*TESTO DI PARTENZA*:

Alla conferenza di Parigi si è superata insomma quella fase della indifferenza verso i problemi e verso gli altri che papa Francesco nel suo messaggio per la Giornata mondiale della pace considera la minaccia maggiore per la convivenza e per la pace nel mondo. Per papa Francesco l’indifferenza è questo non soffermarsi nemmeno di fronte alle vittime della ingiustizia e della violenza come il sacerdote della parabola del buon Samaritano che «vide e passò oltre». Nel messaggio del Papa l’indifferenza è vista addirittura come la rimozione di un fatto e di un problema dalle proprie responsabilità coma fa Caino che dice di non sapere niente di suo fratello Abele.Ora invece a Parigi si è almeno ammesso che il disastro del surriscaldamento del pianeta c’è e interpella tutti. A questo proposito si ricorderà che ancora pochi anni fa gli impegni pur minimali sul clima presi con il famoso protocollo di Tokio furono abbandonati perché nei tre paesi più responsabili di emissione di gas serra nella atmosfera c’erano tre governanti (George Bush negli Stati Uniti, Stephen Harper in Canada e Tony Abbott in Australia) che in pratica negavano il problema e che di fatto pensavano che il surriscaldamento del pianeta fosse un fenomeno ricorrente o comunque non imputabile alle responsabilità umane. Ora finalmente si ammette universalmente che il problema è reale è drammatico, che, come ha detto il presidente Obama, «siamo la prima generazione ad avere provocato il cambiamento climatico, ma forse siamo l’ultima a potere fare qualcosa». Per questo anche il Papa ha riconosciuto che quello che è accaduto a Parigi ci induce a «non perdere la speranza nella capacità dell’uomo con la grazia di Dio di superare il male».

La conferenza di Parigi ci dà insomma speranza, ma non ancora certezze che devono ancora essere cercate e perseguite. Come è noto alla conferenza ci si è impegnati in alcuni obiettivi importanti: limitare il surriscaldamento climatico intorno ad un grado e mezzo, trasferire ogni anno 100 miliardi di dollari ai paesi vittima dei cambiamenti climatici, rivedersi ogni cinque anni per verificare i risultati raggiunti.

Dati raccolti
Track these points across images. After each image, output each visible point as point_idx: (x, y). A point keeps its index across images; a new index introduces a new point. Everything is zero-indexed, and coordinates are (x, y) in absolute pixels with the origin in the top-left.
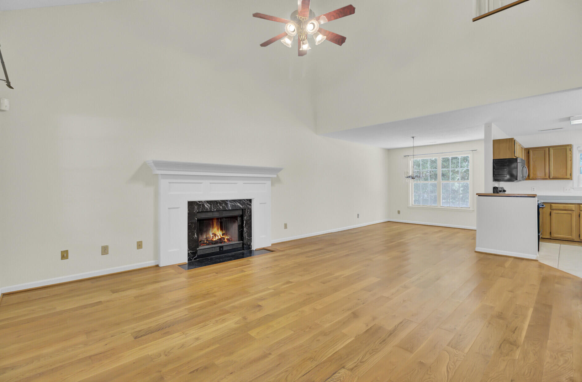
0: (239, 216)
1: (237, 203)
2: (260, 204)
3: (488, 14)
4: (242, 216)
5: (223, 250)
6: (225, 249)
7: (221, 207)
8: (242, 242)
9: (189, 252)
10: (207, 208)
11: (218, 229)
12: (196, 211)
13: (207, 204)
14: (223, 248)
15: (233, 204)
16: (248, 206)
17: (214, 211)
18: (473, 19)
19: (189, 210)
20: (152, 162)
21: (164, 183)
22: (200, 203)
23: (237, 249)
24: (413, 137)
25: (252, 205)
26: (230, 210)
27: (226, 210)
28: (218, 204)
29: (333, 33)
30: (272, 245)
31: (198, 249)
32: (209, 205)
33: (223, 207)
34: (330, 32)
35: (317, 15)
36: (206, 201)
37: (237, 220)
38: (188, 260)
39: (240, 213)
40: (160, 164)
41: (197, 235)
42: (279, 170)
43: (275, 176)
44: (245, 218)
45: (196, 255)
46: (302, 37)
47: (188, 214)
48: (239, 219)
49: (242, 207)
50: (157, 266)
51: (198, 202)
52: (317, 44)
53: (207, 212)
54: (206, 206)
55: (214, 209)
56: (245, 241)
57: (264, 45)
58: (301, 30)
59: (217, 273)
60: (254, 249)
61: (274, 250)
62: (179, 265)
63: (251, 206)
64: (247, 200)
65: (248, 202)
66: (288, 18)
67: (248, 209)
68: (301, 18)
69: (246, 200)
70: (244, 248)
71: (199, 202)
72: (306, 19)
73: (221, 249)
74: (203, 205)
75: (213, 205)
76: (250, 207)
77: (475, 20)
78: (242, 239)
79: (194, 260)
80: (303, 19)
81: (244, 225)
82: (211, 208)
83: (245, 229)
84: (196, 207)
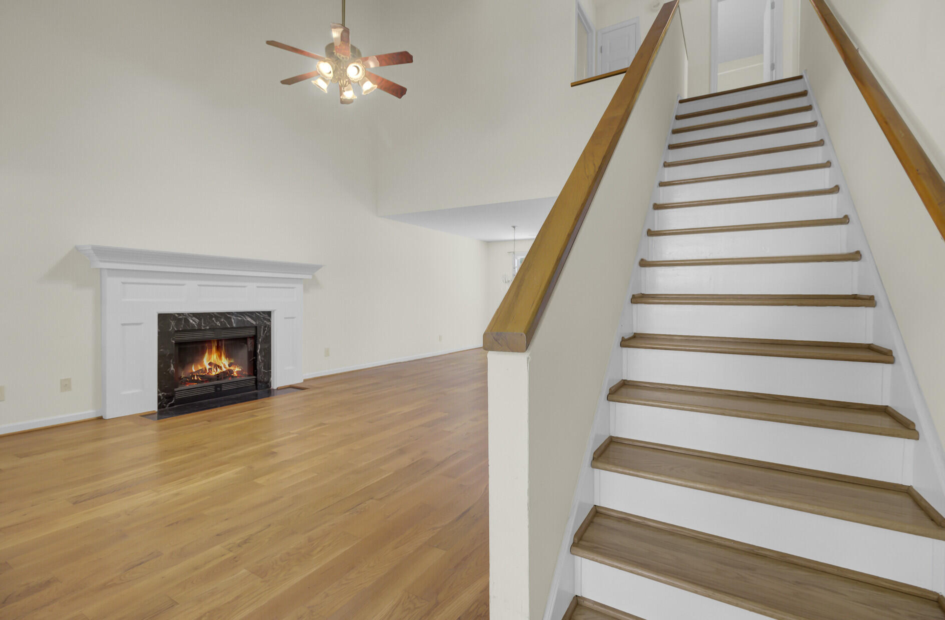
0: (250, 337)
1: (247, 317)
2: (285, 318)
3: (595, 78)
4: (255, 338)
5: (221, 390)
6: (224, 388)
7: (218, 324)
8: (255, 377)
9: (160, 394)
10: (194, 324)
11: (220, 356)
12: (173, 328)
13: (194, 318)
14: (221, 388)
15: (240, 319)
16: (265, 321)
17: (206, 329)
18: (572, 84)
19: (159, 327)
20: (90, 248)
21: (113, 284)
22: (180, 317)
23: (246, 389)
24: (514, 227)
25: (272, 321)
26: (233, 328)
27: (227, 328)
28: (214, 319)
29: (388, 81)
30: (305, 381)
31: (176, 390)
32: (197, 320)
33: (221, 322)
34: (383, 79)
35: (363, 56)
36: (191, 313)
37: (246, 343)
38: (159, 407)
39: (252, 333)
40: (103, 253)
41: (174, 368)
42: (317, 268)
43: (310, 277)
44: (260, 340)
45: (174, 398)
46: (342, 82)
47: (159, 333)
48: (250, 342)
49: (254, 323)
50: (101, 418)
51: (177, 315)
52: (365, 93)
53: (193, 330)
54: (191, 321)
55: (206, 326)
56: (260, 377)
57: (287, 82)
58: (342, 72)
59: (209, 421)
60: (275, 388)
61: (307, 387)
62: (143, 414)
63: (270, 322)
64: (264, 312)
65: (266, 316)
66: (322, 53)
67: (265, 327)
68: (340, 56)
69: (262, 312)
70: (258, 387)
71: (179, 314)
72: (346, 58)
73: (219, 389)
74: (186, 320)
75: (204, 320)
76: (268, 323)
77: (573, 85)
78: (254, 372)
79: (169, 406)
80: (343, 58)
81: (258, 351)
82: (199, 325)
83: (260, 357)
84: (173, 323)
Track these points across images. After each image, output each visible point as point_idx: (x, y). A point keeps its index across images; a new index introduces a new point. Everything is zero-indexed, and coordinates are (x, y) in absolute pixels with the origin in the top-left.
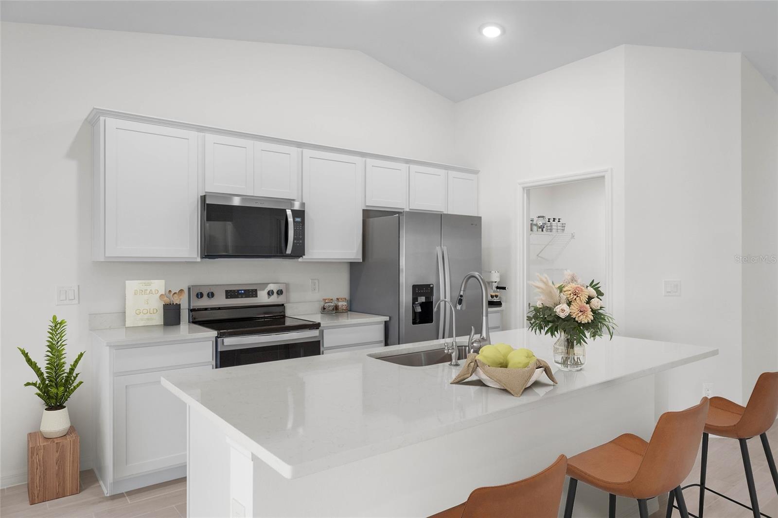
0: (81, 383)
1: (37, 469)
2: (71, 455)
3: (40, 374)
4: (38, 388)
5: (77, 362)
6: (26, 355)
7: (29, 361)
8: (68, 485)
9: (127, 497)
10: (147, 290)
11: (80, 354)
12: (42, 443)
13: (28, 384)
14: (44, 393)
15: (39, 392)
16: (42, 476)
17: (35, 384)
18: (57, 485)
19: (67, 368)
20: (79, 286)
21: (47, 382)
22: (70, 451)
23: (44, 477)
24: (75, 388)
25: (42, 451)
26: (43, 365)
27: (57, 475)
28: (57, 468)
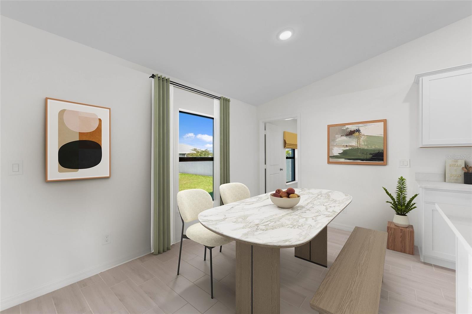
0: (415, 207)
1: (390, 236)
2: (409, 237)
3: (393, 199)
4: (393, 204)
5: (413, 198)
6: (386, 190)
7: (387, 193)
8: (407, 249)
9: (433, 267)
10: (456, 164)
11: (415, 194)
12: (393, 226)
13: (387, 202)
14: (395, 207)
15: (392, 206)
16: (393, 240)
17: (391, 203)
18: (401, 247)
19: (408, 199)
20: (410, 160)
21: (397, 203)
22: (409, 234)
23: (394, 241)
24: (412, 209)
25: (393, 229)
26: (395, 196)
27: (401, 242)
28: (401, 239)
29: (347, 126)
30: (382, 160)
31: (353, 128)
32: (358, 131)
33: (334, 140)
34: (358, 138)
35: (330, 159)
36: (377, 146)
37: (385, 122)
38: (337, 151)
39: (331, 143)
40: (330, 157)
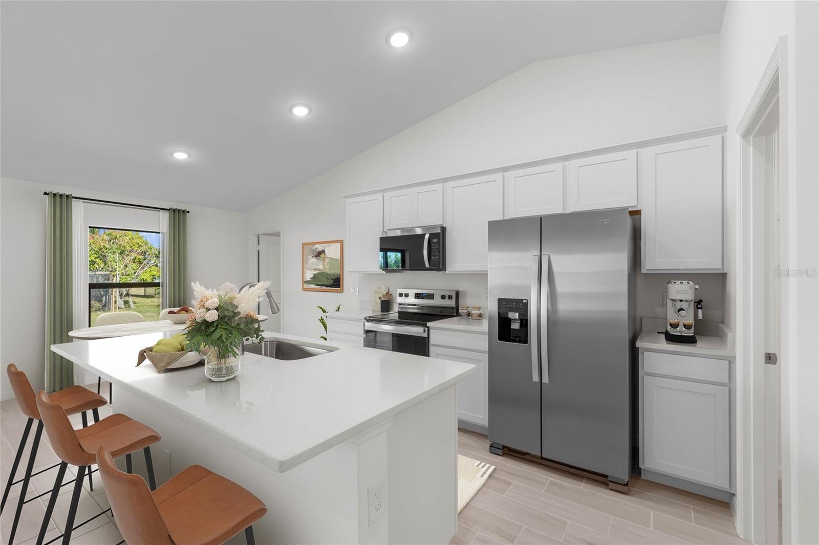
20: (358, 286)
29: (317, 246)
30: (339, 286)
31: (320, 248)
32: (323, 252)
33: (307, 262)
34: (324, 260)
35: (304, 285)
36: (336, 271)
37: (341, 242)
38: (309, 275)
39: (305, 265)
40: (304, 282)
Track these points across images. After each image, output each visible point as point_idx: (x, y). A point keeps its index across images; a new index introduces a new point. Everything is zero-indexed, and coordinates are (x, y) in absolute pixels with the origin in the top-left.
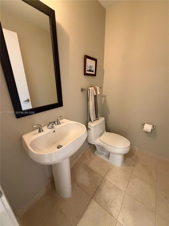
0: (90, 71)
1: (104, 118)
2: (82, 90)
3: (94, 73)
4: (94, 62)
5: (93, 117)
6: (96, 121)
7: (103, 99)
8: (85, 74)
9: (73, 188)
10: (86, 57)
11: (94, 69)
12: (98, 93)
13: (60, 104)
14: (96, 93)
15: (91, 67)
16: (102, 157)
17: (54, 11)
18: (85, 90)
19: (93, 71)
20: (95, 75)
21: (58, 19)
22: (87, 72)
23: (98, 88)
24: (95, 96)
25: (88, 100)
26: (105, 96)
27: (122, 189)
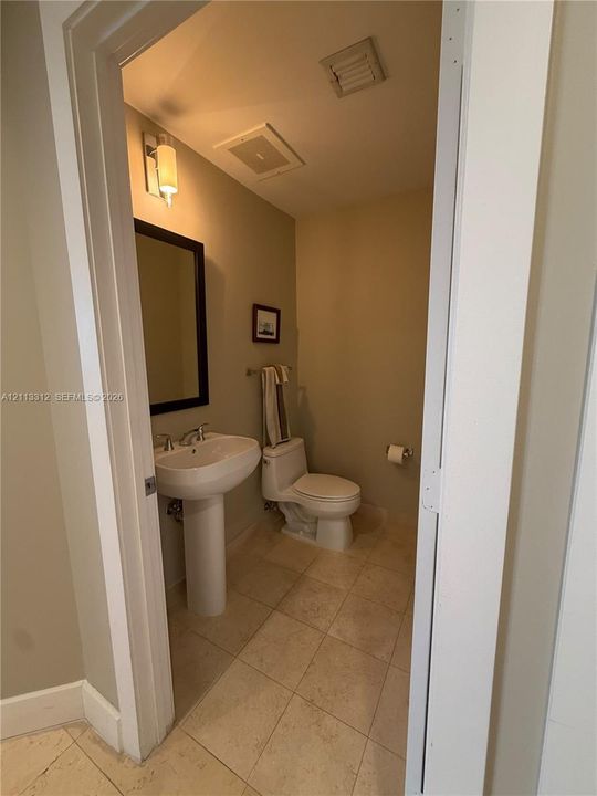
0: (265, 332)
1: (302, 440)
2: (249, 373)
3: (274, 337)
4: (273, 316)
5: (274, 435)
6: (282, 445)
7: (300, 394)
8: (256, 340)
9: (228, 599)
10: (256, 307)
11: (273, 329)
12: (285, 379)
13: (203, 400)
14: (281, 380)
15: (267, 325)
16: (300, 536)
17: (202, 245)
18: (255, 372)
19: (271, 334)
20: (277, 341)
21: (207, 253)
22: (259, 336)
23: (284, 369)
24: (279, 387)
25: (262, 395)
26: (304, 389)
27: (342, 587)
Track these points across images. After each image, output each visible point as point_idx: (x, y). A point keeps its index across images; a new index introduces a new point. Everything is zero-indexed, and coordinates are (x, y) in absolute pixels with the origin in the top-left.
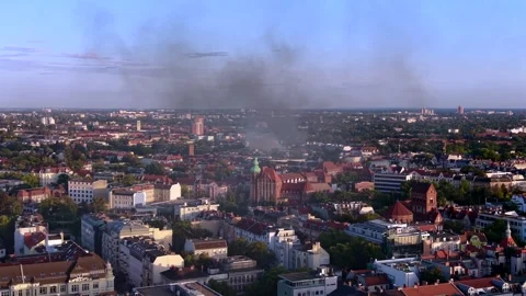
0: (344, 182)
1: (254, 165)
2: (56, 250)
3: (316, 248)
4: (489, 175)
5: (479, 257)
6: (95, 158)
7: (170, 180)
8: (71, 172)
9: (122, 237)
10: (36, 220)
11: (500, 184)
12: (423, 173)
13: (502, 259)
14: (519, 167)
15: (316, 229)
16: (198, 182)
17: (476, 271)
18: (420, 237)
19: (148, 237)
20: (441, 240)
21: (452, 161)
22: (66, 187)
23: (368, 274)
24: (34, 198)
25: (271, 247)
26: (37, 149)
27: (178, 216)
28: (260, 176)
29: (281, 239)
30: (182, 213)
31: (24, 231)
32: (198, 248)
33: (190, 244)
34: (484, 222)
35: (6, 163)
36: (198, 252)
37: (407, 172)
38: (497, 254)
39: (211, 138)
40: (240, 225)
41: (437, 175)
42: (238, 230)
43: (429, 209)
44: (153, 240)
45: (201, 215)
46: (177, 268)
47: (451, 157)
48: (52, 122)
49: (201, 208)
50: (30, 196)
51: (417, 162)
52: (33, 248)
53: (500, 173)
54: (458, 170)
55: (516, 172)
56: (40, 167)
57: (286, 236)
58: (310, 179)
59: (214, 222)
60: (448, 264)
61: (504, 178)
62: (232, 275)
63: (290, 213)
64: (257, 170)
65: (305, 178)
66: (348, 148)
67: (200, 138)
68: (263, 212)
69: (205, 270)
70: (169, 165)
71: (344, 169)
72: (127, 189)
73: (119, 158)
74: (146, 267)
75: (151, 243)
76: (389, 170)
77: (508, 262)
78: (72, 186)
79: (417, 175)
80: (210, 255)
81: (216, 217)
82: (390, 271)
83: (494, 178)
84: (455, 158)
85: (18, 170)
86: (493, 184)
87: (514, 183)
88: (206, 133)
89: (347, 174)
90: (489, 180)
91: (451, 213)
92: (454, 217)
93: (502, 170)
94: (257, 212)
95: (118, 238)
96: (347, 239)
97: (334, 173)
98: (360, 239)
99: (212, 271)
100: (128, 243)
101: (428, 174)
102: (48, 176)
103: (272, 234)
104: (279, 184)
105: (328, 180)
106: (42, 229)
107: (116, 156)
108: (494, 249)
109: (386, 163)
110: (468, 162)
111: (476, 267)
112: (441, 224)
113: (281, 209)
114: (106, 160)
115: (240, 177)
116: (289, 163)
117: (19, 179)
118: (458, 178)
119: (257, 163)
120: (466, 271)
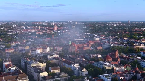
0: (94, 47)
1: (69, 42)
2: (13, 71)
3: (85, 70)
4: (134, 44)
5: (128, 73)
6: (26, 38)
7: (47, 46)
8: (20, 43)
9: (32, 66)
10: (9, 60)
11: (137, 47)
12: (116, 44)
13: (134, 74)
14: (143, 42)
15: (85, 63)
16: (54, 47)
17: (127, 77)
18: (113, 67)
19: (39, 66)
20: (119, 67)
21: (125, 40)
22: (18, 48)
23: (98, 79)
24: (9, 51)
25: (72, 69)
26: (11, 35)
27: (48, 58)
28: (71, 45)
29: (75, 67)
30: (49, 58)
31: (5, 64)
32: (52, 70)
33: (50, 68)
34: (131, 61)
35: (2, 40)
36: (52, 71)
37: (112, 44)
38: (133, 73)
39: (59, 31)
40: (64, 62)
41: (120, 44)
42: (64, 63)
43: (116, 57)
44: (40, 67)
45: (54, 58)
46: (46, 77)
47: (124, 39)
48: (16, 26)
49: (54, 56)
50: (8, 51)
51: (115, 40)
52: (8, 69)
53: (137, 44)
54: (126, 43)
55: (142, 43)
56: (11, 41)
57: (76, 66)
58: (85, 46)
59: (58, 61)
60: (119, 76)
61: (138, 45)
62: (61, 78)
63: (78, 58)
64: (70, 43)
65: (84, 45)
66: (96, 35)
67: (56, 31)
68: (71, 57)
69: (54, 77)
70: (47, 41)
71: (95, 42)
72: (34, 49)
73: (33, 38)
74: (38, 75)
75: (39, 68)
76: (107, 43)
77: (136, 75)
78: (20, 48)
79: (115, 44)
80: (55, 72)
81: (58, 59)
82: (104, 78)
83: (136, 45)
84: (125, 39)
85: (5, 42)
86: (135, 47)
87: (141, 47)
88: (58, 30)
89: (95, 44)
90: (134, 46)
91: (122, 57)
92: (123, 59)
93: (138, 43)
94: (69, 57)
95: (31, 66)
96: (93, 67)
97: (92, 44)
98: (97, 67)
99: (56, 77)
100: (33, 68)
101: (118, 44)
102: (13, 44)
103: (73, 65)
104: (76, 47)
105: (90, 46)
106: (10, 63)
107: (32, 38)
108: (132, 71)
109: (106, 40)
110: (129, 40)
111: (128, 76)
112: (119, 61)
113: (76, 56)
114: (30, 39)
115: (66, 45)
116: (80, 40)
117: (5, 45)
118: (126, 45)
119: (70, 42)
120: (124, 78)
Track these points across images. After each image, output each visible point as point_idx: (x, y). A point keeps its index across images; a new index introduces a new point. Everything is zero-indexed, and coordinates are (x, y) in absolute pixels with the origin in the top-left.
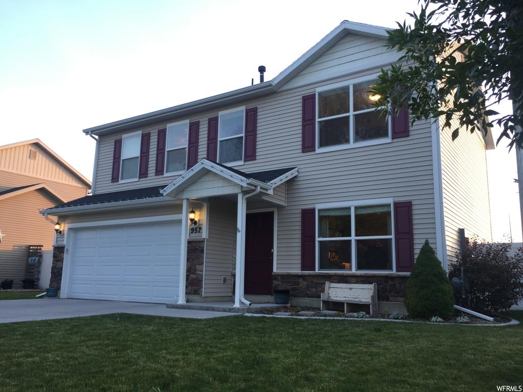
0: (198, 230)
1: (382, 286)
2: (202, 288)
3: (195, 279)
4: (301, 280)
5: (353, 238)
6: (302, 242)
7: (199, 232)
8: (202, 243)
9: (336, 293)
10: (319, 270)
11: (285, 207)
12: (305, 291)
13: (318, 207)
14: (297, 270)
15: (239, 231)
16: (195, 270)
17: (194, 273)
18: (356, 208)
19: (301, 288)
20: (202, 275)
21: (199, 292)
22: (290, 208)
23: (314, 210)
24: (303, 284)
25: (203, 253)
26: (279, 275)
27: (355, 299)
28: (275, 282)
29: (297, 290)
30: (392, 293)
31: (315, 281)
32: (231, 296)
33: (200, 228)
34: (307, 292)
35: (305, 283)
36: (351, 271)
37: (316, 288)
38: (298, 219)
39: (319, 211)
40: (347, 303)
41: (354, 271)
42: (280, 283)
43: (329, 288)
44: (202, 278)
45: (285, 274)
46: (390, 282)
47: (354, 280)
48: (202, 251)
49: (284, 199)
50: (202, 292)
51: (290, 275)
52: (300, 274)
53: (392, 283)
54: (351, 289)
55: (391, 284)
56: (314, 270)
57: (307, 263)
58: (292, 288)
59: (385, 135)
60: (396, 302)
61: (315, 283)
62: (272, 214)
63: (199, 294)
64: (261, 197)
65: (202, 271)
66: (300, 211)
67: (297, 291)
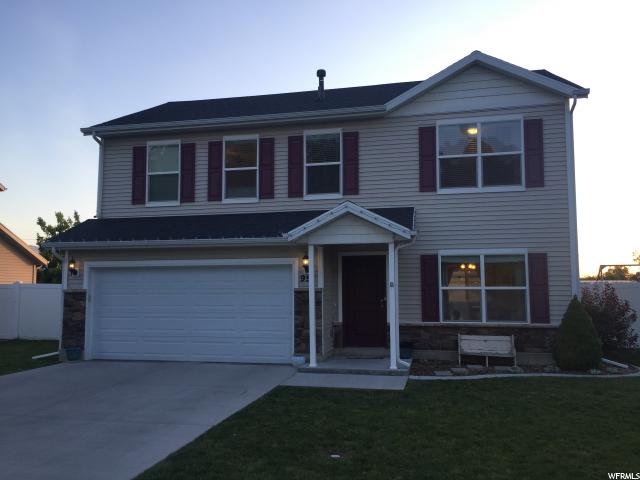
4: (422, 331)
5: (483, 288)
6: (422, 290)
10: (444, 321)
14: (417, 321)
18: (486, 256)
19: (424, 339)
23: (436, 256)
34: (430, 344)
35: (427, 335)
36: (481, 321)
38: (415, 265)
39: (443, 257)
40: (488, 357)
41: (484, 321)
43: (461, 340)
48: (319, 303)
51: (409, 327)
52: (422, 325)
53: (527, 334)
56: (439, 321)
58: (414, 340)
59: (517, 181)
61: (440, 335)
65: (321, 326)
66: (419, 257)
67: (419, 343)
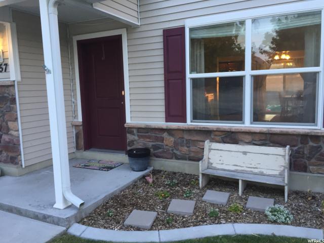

*COMPITI DA SVOLGERE*:
(a) Nel testo sulla conferenza di Parigi, elenca i governanti che, secondo il brano, in pratica negavano il problema del surriscaldamento, indicando per ciascuno il paese.
(b) Prosegui il testo sulla conferenza di Parigi, riprendendo subito dopo l'ultima frase riportata.

*SOLUZIONI*:
(a) George Bush (Stati Uniti), Stephen Harper (Canada), Tony Abbott (Australia).

(b)
Tuttavia la riduzione dell’inquinamento non è quantificata per ciascun paese e gli obiettivi dovrebbero essere raggiunti spontaneamente senza nessun impegno vincolante. Alcune conseguenze della conferenza già si vedono e qualche segno fa pensare che ci si muova in questa direzione anche con la semplice buona volontà dei singoli stati e delle singole aziende. Per esempio nel nostro paese l’Enel, che è stata la bestia nera degli ambientalisti, prevede ora di passare in quattro anni a produrre metà della sua energia elettrica partendo dall’eolico, dall’idraulico e dalla geotermia. Anche EDF, la più grande società di produzione elettrica di Europa, si propone adesso, almeno a parole, di sostituire entro il 2030 gran parte della sua energia prodotta dal carbone e dal nucleare con l’eolico sfruttando la risorsa del vento che soffia sulle coste dell’Atlantico. La particolare forza del vento rende già l’eolico più conveniente del carbone in alcuni, pochi parti del pianeta come il Brasile e buona parte il Sudafrica. Tuttavia è difficile immaginare che paesi come l’India e la Cina, che in sede di conferenza si sono opposti ad ogni controllo sulle loro emissioni anche se il secondo è oggi il paese più inquinante in termini assoluti rinuncino spontaneamente e rapidamente all’uso del carbone.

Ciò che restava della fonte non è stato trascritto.